Okay, I have to nitpick, both as an anthropologist and someone who has belonged to a Neo-Druid church for years:
There’s this great tendency in certain subcultures to use the word ‘druid’ to mean something almost completely unrelated to the origins of the word. I get slightly miffed by this, kind of like my rant about people misusing and appropriating the term ‘shaman’. The main difference is just that ancient Celts aren’t around today.
The word druid originally refers to the intelligentsia of peoples in ‘Celtic’ cultures. The Dumezilian “first function”, as it were.

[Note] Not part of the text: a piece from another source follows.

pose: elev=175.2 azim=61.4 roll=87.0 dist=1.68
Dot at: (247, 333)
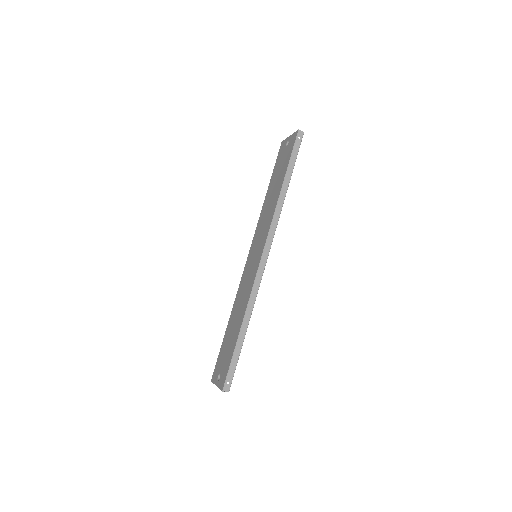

The common usage that I’ve seen spring up has basically reduced the term to mean ‘nature priest’, or really just be so watered down as to generally mean that something is animistic in some way. I see this coming originally from Romantic era writings, then later from roleplaying games (I often play a Ranger and/or Druid in D&D games :P) and cheesy movies. Some of the influence comes from the Neopagan and New Age-y movement, in which even there it is usually applied will-nilly, but even in groups like ADF that use scholarship to excuse the usage, the argument is rather flimsy. And of course, most Neopagan Celtophiles have little to no actual knowledge about what indigenous, pre-Roman Celtic cultures were like.
All I’m saying is that the term is thrown around far too liberally, with little regard to history or reality. Do we really mean that the ideal path is one practiced a couple thousand years ago by agriculturalists, and that we have little actual evidence of their practices?
/nitpicking
I can make the same argument for Asatru or Vodun at least as easily…but I won’t.